# TripAdvisor Data Challenge
Prompt: https://drive.google.com/file/d/1jW9NvvpqDKOHrtv3PaKSQryMZekVGUny/view?usp=sharing


Author: Jackson Barkstrom

Team: Jackson Barkstrom, Rohan Dalvi, Alex Miao, Eric Liu

Motivation: we're looking at user patterns to find out the answer to the question, "What's the probability that a user viewed this hotel given that they viewed that hotel?" Our final dataframe answers this question with a matrix displaying this probability (note: this matrix is not based on time, and we don't know what happened before and what happened after). 

In [313]:
import pandas as pd
import numpy as np

In [314]:
# exploratory data analysis was pretty much already done for us
# see https://drive.google.com/open?id=15Mpsa6-dQ2K9sNtIenR8Gdq29DCYWk6r

In [423]:
hotels = pd.read_csv("./hotel_data.csv")
activity = pd.read_csv("./activity_data.csv")

In [None]:
# delete hotel values that are less common (we won't be recommending them)

threshold = 2000
value_counts = activity['hotel_id'].value_counts() # Specific column 
to_remove = value_counts[value_counts <= threshold].index

activity_clean = activity['hotel_id'].replace(to_remove, np.nan).dropna()

array = activity_clean['user_id'].unique()
n = len(array);
h = len(activity_clean['hotel_id'].unique())

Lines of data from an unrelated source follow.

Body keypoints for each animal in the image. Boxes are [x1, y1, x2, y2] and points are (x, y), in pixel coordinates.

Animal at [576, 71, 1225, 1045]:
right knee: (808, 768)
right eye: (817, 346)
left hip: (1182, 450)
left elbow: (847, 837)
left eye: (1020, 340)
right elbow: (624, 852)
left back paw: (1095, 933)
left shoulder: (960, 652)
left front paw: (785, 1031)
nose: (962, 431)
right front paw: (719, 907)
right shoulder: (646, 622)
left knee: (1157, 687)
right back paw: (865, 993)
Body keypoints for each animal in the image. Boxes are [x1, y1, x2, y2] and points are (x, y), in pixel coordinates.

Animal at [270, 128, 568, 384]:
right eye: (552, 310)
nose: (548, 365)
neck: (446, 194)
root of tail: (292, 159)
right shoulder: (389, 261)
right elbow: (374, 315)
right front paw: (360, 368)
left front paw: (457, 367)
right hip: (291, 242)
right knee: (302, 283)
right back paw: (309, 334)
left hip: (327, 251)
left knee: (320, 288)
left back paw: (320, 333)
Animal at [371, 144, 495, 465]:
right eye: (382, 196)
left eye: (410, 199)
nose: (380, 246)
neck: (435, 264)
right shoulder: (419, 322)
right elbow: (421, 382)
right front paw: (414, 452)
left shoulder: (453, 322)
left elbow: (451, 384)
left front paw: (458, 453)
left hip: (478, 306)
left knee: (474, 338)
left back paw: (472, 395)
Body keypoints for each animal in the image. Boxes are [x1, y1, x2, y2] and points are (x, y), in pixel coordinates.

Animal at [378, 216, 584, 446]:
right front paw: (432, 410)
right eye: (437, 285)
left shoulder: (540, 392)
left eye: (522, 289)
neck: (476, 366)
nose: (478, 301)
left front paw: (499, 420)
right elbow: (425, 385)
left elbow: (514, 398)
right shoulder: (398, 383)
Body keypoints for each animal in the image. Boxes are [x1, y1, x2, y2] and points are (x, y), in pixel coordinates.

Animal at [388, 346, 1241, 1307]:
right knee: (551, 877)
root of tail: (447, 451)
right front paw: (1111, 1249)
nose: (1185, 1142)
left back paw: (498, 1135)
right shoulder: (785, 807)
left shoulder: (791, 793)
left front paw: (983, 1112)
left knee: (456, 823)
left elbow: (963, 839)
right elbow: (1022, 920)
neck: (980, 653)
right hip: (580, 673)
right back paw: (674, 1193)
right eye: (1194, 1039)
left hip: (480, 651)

matrix = np.zeros((h,n)); 
df = pd.DataFrame(matrix, columns = array)

df.index = activity_clean['hotel_id'].unique()

# create matrix with people and what hotels they viewed

for hotel_id in activity_clean['hotel_id'].unique():
    data = activity_clean.loc[activity_clean['hotel_id'] == hotel_id]['user_id'].values
    for i in range(len(data)):
        df.loc[hotel_id, data[i]] = 1

df = df.transpose()

# export matrix with people as index and hotels they viewed as column

df.to_pickle('./person_data.csv')

# then tack on this dataframe to our original data

result_by_person = pd.merge(activity, df, left_on = 'user_id', right_index = True, how = 'left')

# then tack on this dataframe to our original data

hotel_groupings = result_by_person.dropna().drop(['user_id', 'user_country', 'device', 'user_action'], axis=1)

# then group by mean -- we can see what hotels people are likely to go to after viewing one hotel
# obviously this will have a 1 in the column where we have the same hotel
# data looks very good overall -- some very high correlations, I saw a couple .2's

final_hotel_data = hotel_groupings.groupby(['hotel_id']).mean()

final_hotel_data.to_pickle('./hotels.pkl')